Text segment:
====================
Apple is getting ready for a busy week.
On Monday, the company is
holding an event at its Silicon Valley headquarters to unveil smaller
versions of its iPhone and iPad Pro. Then on Tuesday, Apple will face
off against the US government at a hearing in federal court in
Riverside, California, over whether it must help law enforcement break
into an iPhone used by a gunman in last year's San Bernardino,
California, terrorist attack.
The iPhone case has proved to be
particularly divisive. According to a New York Times/CBS News poll, 50
percent of respondents said Apple should accede to the government and
help unlock the iPhone, while 45 percent were opposed. Overall, people's
attitudes toward surveillance appear to have softened, with a quarter
saying the federal government infringes too much on privacy, down from
nearly half in a similar poll two years ago.
Katie Benner, who is
covering Apple's legal entanglements from San Francisco, and Matt
Apuzzo, who covers national security from Washington, recently debated
the iPhone case and what to expect from Tuesday's hearing:
Katie
Benner: Hi, Matt. What do you make of how dramatic this fight has
gotten? Over the last month, each round of court filings has gotten a
little testier.
====================
Records shown:

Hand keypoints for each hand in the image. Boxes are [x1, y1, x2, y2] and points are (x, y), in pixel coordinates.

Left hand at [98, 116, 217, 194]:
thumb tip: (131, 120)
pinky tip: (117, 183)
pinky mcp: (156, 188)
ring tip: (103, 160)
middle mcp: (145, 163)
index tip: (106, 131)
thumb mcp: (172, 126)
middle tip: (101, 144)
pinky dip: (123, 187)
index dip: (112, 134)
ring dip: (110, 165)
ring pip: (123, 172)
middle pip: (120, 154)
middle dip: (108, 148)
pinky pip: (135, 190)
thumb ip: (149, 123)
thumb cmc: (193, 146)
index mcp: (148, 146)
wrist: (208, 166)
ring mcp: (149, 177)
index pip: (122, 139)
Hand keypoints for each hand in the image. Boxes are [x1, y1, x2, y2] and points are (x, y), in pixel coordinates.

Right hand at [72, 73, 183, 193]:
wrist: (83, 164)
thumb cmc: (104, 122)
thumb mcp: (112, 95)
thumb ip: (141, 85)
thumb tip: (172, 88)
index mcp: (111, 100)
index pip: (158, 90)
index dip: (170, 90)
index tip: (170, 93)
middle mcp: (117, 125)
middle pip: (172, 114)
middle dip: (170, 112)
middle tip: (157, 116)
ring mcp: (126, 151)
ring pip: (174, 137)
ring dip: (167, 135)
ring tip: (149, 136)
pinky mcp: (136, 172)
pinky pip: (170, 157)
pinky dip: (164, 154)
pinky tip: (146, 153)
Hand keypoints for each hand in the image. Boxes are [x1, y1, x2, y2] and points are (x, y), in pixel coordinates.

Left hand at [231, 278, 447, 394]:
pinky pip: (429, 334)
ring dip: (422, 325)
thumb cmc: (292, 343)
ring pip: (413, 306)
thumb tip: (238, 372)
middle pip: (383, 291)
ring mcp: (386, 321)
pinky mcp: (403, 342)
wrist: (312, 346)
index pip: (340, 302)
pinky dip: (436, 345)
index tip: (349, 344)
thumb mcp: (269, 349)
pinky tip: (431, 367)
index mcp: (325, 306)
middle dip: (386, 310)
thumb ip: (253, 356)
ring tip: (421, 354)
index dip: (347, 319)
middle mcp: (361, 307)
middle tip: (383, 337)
====================
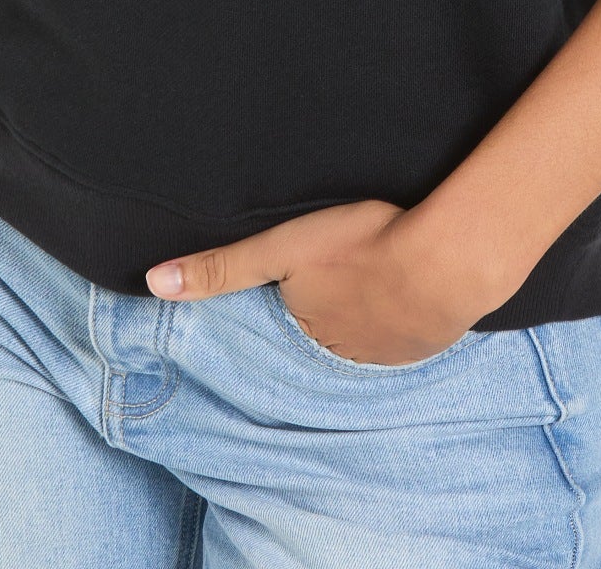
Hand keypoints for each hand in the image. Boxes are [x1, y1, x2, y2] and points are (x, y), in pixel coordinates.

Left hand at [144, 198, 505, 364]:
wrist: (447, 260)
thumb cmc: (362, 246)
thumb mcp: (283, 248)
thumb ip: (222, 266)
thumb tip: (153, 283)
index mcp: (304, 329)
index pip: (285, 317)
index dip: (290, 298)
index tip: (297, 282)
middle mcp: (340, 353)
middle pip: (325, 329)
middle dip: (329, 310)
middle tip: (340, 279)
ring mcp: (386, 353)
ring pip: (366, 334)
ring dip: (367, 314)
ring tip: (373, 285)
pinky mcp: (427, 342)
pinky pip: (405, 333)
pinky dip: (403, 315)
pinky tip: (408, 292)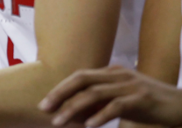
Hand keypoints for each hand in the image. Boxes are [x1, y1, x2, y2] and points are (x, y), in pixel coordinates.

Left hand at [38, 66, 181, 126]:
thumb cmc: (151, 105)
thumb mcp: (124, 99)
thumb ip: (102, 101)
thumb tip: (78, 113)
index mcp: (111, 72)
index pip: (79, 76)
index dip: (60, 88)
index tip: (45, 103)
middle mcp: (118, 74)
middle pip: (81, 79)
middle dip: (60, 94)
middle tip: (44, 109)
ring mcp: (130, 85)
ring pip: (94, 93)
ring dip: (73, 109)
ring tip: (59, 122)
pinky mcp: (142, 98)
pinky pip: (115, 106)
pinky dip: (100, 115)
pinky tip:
====================
Prompt A: Reproduce the passage of the Apple article word for word, from "Apple is getting" to "California, terrorist attack.".
Prompt B: In the Apple article, what share of respondents to the New York Times/CBS News poll said Apple should help unlock the iPhone?
The listing has no connection to the article about Apple.

Exercise response A:
Apple is getting ready for a busy week.
On Monday, the company is
holding an event at its Silicon Valley headquarters to unveil smaller
versions of its iPhone and iPad Pro. Then on Tuesday, Apple will face
off against the US government at a hearing in federal court in
Riverside, California, over whether it must help law enforcement break
into an iPhone used by a gunman in last year's San Bernardino,
California, terrorist attack.

Exercise response B: 50 percent